Key Capabilities & Innovations

  • Agentic Reinforcement Fine-Tuning (RFT): The model is trained as a multi-step agent, operating within a controlled RAG environment with search and read tools.
  • InK-GRPO (Injected Knowledge GRPO): Augments GRPO with a stochastic auxiliary next-token prediction objective on in-domain Thai legal text, injecting domain knowledge during RFT.
  • Specialized Legal Reasoning: Post-trained on NitiBench (CCL) and aligned Thai legal corpora, focusing on question-answer tasks.
  • Benchmark Performance: Achieves 78.02% accuracy on the NitiBench (Thai Legal Reasoning, Agentic) benchmark in its specified agentic setup, outperforming larger models like GPT-5 in this specific context.

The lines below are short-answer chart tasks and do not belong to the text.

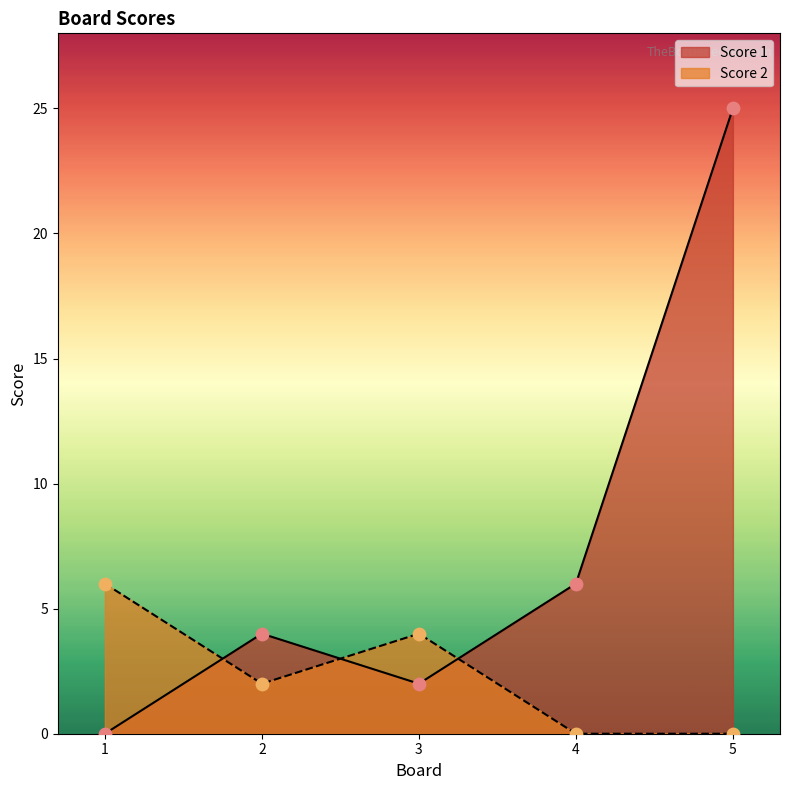

Which series reaches the maximum Y coordinate?

Score 1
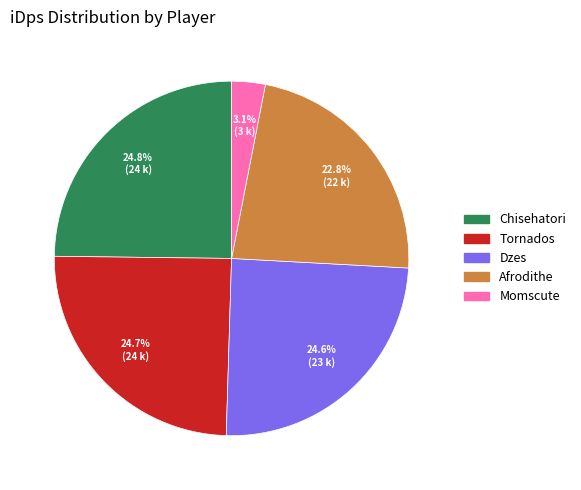

To the nearest percent, what is the combined percentage of Tornados and Chisehatori?

50%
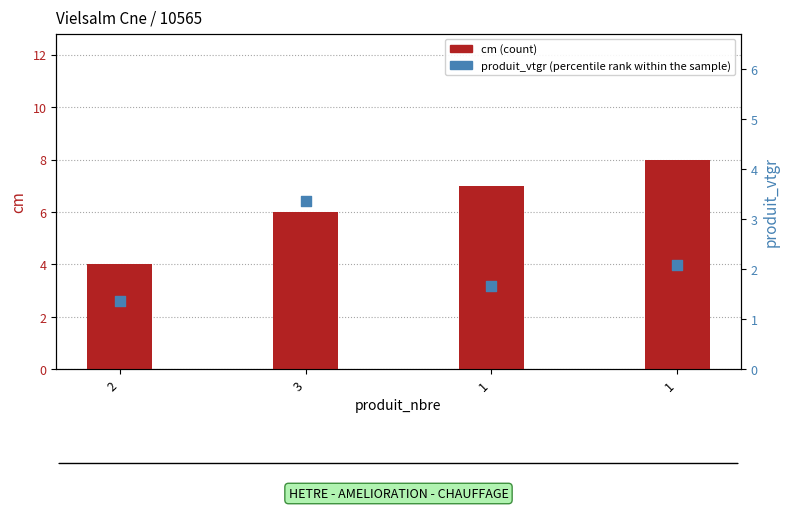

At how many categories does at least one series exceed 7?

1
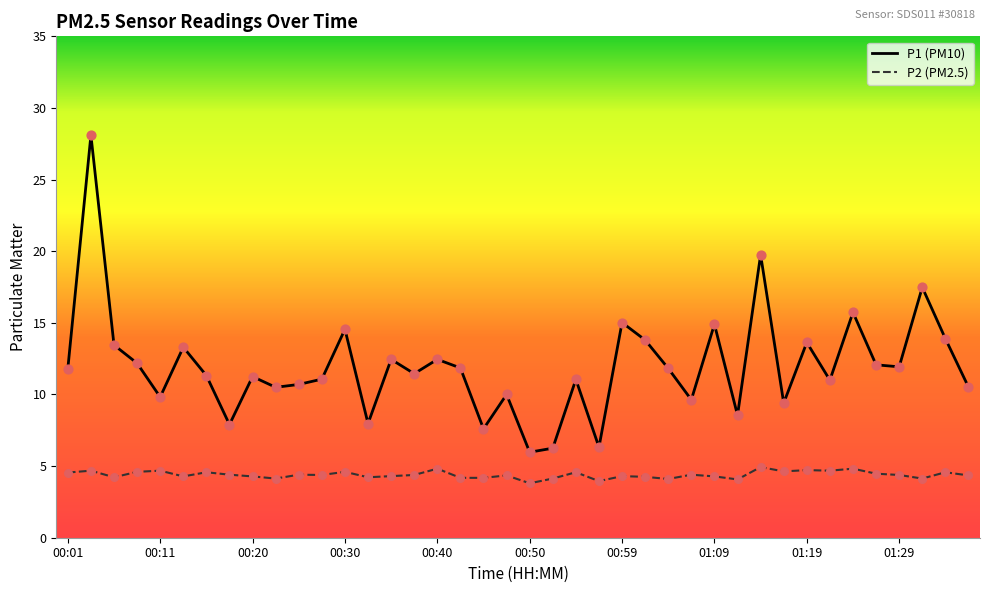

What is the minimum value shown in the chart?

3.8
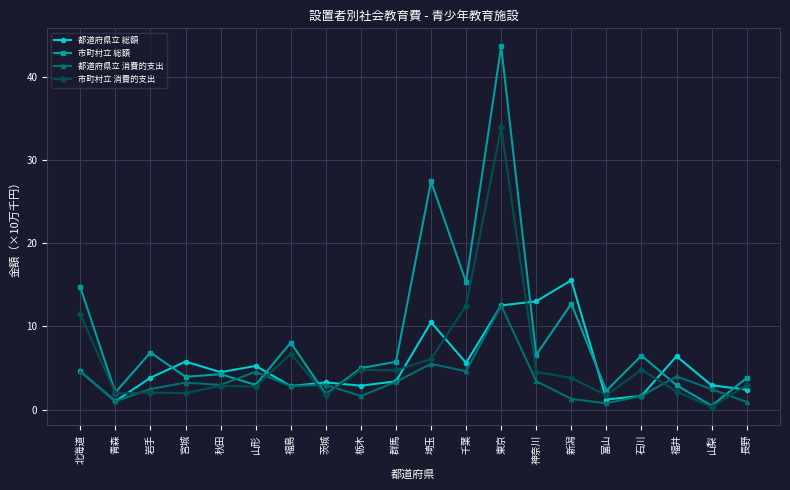

At which label is 市町村立 総額 closest to 22?

埼玉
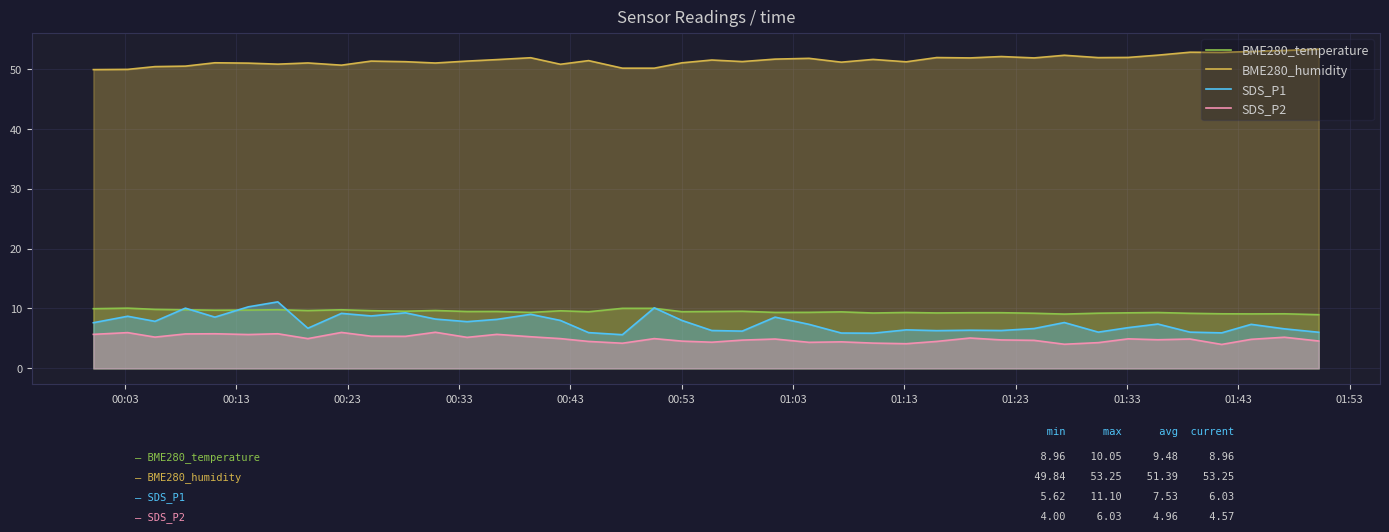

What are all the series names shown in the legend?

BME280_temperature, BME280_humidity, SDS_P1, SDS_P2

Intended Use & Limitations

This model is research-only and primarily for studying Agentic RFT and InK-GRPO behavior. It is only meaningful when evaluated using its official agentic setup (agent + RAG environment) and is not suitable for real-world legal advice or general-purpose tasks. Performance is highly environment-dependent and benchmark-specific, with no guarantees for safety, bias, or robustness.